Chapter 2 #2

“He’s only read it twice already.” Mom rolled her eyes from the coffeepot.

“Just the one article about Winslow,” he argued. “The Nelsens did a piss-poor job on this one.”

I stepped closer to the island, leaning in to read over his shoulder.

My gaze landed on her pretty face. The photo took up half the front page.

Winn was dressed in a black uniform shirt, the top button choking her slim neck.

Her hair was pulled back into a slick knot.

Her expression was the definition of neutral.

The photo had to be ten years old. Maybe one taken at the academy.

“They might as well have called her a child.” Dad huffed and pushed the paper my way.

If the picture weren’t bad enough, the article certainly didn’t help. Below the headline—QUINCY CHIEF OF POLICE—was a column that read more like an exposé on small-town politics and favoritism.

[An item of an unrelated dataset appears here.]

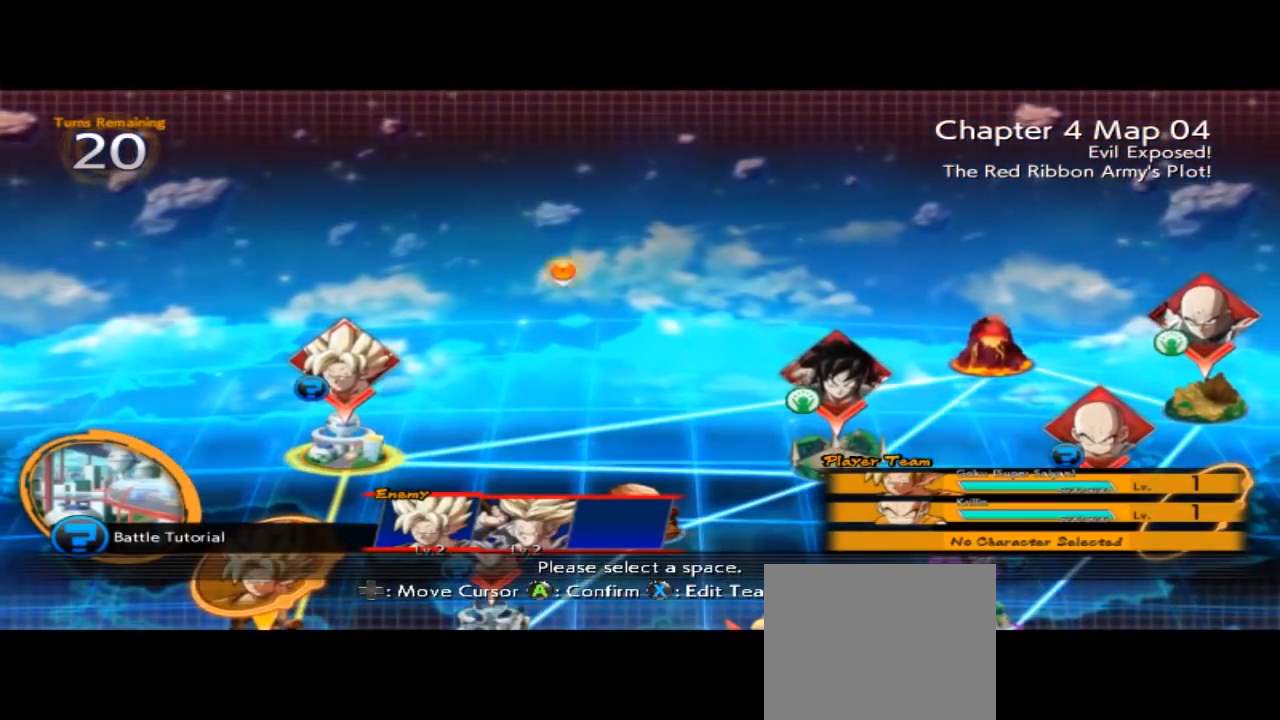
{"buttons": [], "left_stick": "down-right", "events": []}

No surprise, given the reporter listed was Emily Nelsen.

She loved to stir up drama. And when it came to the women in town who’d made it their mission to chase me, Emily was the leader of the pack. Good thing she didn’t know I’d hooked up with Winn. The article was bad enough already.

Emily’s parents owned the paper and the disdain for Walter Covington was as clear as the black-and-white ink on each page.

“Are you really surprised?” I asked Dad. “You know the Nelsens have always hated Covie. Ever since that squabble at the basketball game over the air horns.”

“That was seven years ago.”

“Does it matter? It could have been seventy and they’d still hold a grudge.”

The Nelsens had brought two air horns to a high school basketball game.

My younger brother Mateo had been playing as a sophomore on the junior varsity team along with the Nelsens’ son.

They’d run those goddamn air horns in the gymnasium for an hour straight.

Finally, Walter had asked them to pipe down.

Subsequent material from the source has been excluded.